The simplest physical method involves passing water through a filter media that has a specific pore size. This allows impurities that are smaller than the pore size to pass through and concentrates those with higher molecular weight, thereby producing clean water. The coagulation method uses various chemicals that cause the impurities to stick together and form larger particles, or flocs. These are then separated from the water by gravity or adsorption (selective absorption).
Chemical treatments can also be applied during this phase of water treatment. Examples of these include disinfection to inspect or inactivate pathogens and phosphate removal, which is important because our wastewater is often contaminated with phosphates from detergents, fertilisers, food additives, and faeces. When they remain in the wastewater, they lead to overfertilisation and useless plant growth – a process known as eutrophication – that is harmful to our environment.
Other methods of physical treatment include removing bulky matter with sieves, grit and debris from the surface of water, or reducing the amount of fat, oil and grease in sewage through a de-greasing process.
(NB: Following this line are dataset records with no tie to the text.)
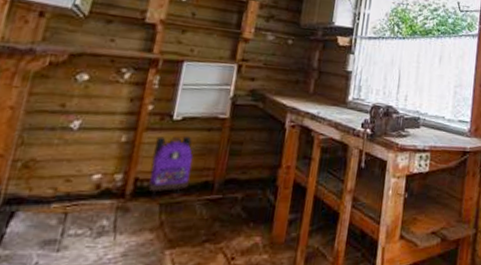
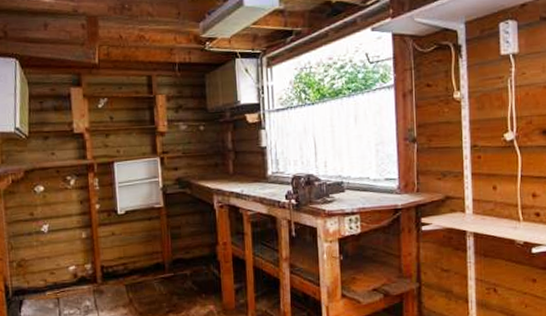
backpack: present [148,136,193,200] -> none [109,226,144,282]

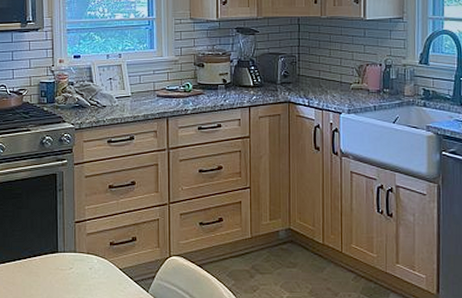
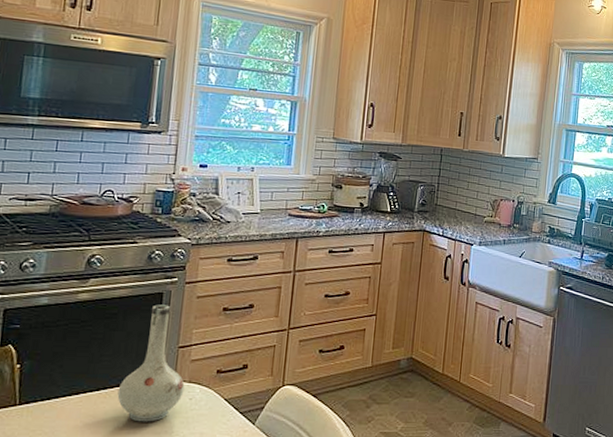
vase: none [30,184,84,289] -> present [117,304,185,422]

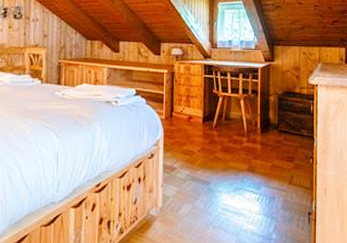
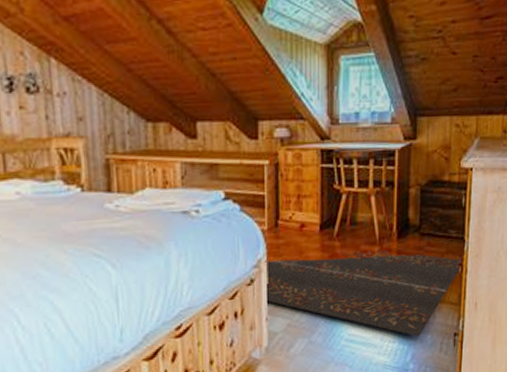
area rug: none [162,139,313,212] -> present [265,249,463,337]

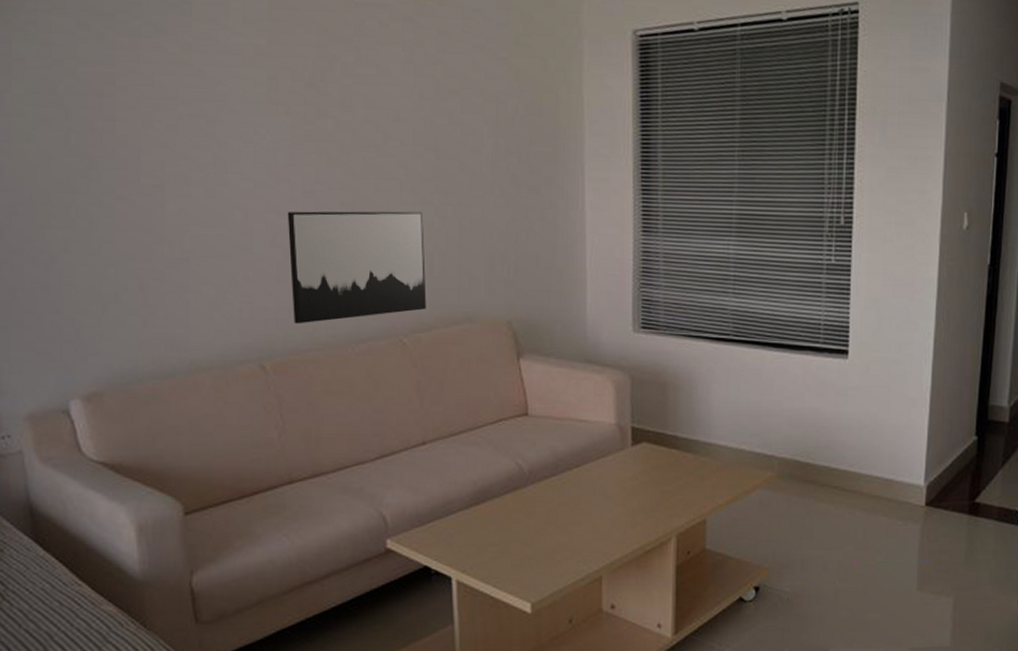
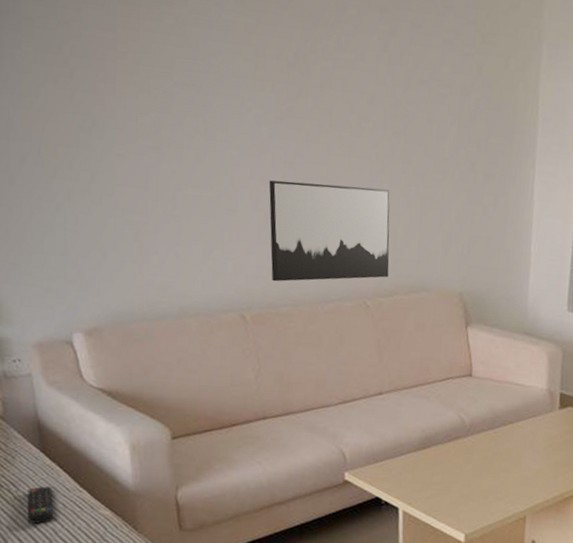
remote control: none [18,582,49,627] -> present [27,486,54,524]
Another method is membrane separation, such as reverse osmosis and nanofiltration. This forces water at high pressure through semi-permeable membranes that prevent the passage of some substances based on their molecular weight.
Water treatment plants often use mechanical processes to physically separate contaminants from water. This step is important, as it protects the rest of the treatment plant from debris that could clog pipes and disrupt other processes. Screens are used to remove leaves, twigs, paper and other materials that may pose a risk of obstructing or damaging equipment. This is also known as Pre-Treatment.
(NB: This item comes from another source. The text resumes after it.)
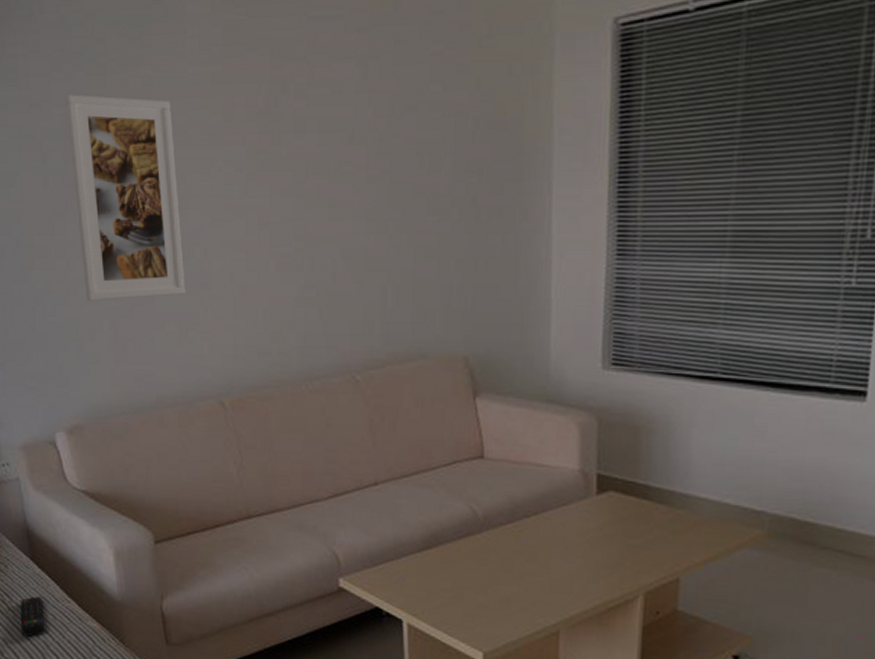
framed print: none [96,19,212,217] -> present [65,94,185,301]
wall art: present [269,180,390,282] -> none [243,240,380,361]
Next, coagulation occurs to remove fine particles from the water. Chemicals with a positive charge are added to the water to neutralize its negative charge, which causes the particles to bind together and form larger, more solid pieces (flocs). Common chemicals used for this process include specific types of salts, aluminum and iron. The flocs are then separated from the water by sedimentation and filtration. The filtered water is then disinfected using chlorine or other chemicals.
Some water treatment plants may choose to skip this step if they are using a source of water that already has low levels of contaminants. This method is used by small water utilities that may have limited technical and financial capacity.
In biological treatment, bacteria consume contaminants by reacting with them in a vessel or basin called a bioreactor. This process is aided by adding an electron donor and nutrients to the water. The bacteria then create biomass and other nontoxic byproducts.